I sat down to brunch with friends, recently, a long overdue pleasure. As they were friends, they asked how my memoir was progressing. “Oh,” I replied, the genre isn’t called a memoir anymore. It’s referred to as “literary nonfiction.”
“What’s the difference?” The friend who’d spoken folded his arms across his chest to suggest he doubted anything was new under the sun.
Happy to clarify, I turned in his direction. “’ Literary nonfiction’ arranges life events in the format of a novel. There’s background, a denouement, and a resolution.” I went on to add that if memory fails regarding a conversation, the rules allow a writer to invent new dialogue.
A frown formed on my skeptical friend’s face so I was quick to add, “Of course what’s written must be true to the gist of the original exchange.”
“In other words, you can lie,” he said, causing laughter to ripple across the room.
Later that afternoon, this same friend emailed an article to me by George F. Will. Will is a conservative writer for the Washington Post, but he’d penned this particular essay in 1997. The piece might have been titled “true lies,” as it was about alternate facts — a subject dear to our current president, Donald Trump. (Torricelli’s Lager Point,” Newsweek, Sept. 1997. Pg. 78.)
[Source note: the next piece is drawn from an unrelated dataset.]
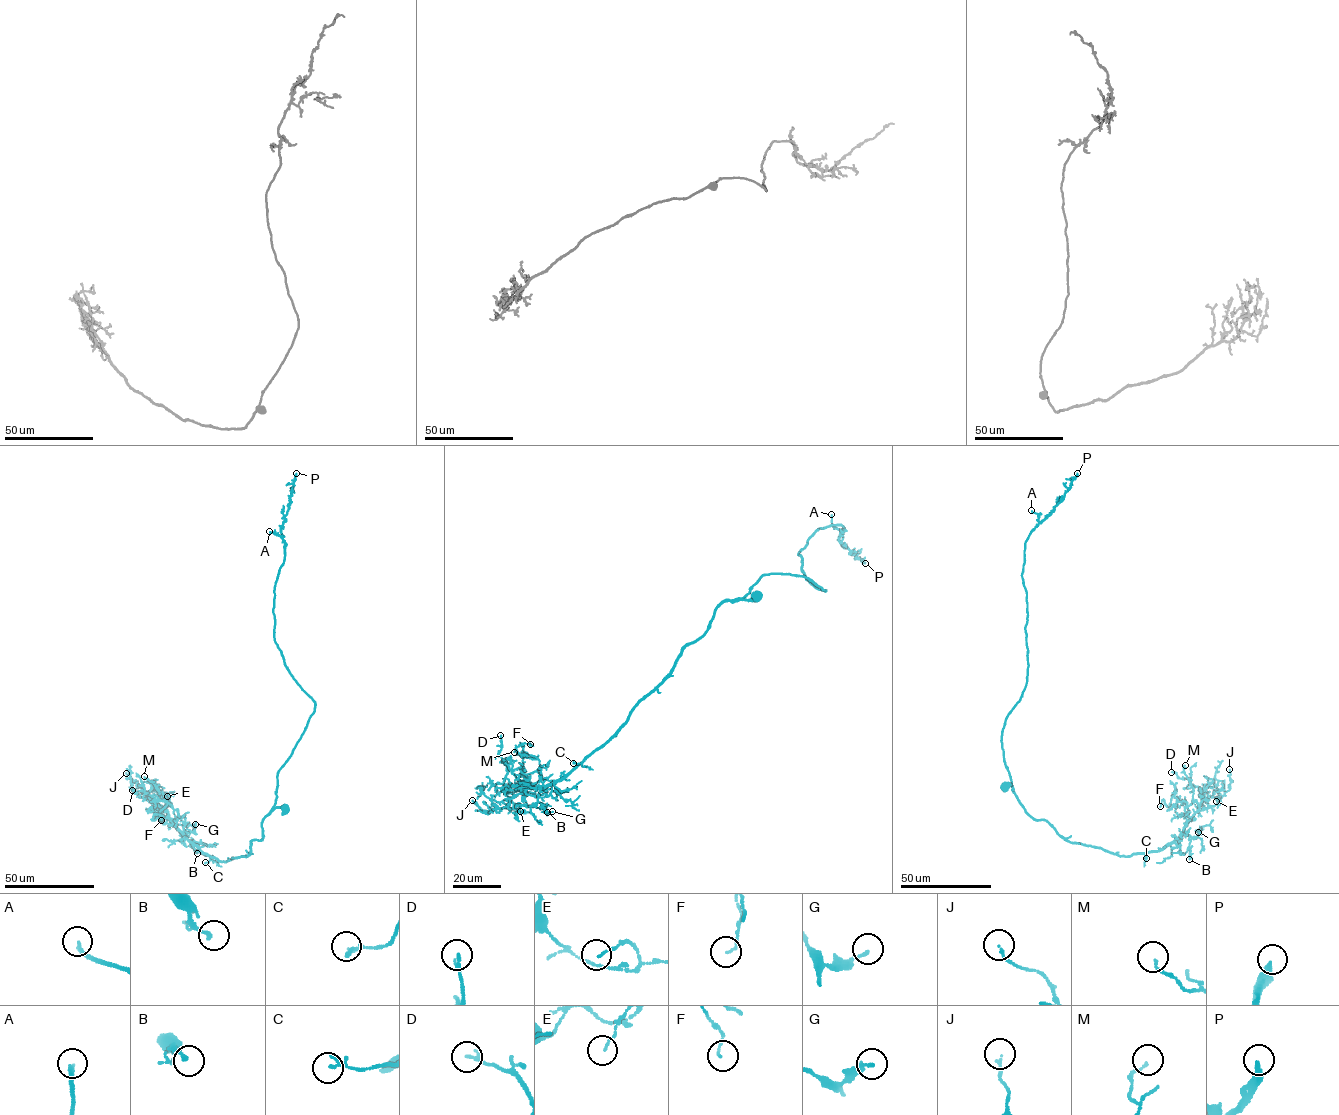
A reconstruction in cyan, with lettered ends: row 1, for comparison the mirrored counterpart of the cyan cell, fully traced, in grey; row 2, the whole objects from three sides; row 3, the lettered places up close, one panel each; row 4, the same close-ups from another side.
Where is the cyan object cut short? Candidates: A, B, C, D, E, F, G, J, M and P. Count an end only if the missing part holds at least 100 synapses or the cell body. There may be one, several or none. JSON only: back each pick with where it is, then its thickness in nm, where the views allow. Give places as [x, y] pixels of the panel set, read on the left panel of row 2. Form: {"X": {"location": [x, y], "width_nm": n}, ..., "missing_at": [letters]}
{"P": {"location": [296, 473], "width_nm": 320}, "missing_at": ["P"]}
Will wasn’t prescient enough to anticipate the future, however. His complaint was against Robert Reich, a liberal economist who’d served as Bill Clinton’s Labor Secretary for a time. Opposed to Reich’s views on just about everything, Will mocked what he called Robert Reich’s Rule of Epistemology: “…any proposition is true—or true enough, or as true as anything else — if it comports with one’s feelings about or ‘perceptions’ of, something.”
What provoked Will’s ire was a story Reich had told in his latest publication at the time. It was inaccurate, but when confronted, Reich refused to back down. “I claim no higher truth than my own perceptions. That is how I lived it.” In modern times, that same defense reverberates in Elizabeth Warren’s claim about her American Indian roots.
“Perception is reality.” The truism has long dominated political thinking and in 1997 it was the source of Will’s lament: “There are no reliable facts, only perceptions.” In 2019, nothing has changed. Witness how Donald Trump can slay Alabama weather forecasters with his sharpie pen.
I hope my skeptical friend has reread the article he sent me. If so, perhaps he will think more kindly of “literary non-fiction.” What is art for, after all, if not to hold a mirror up to life?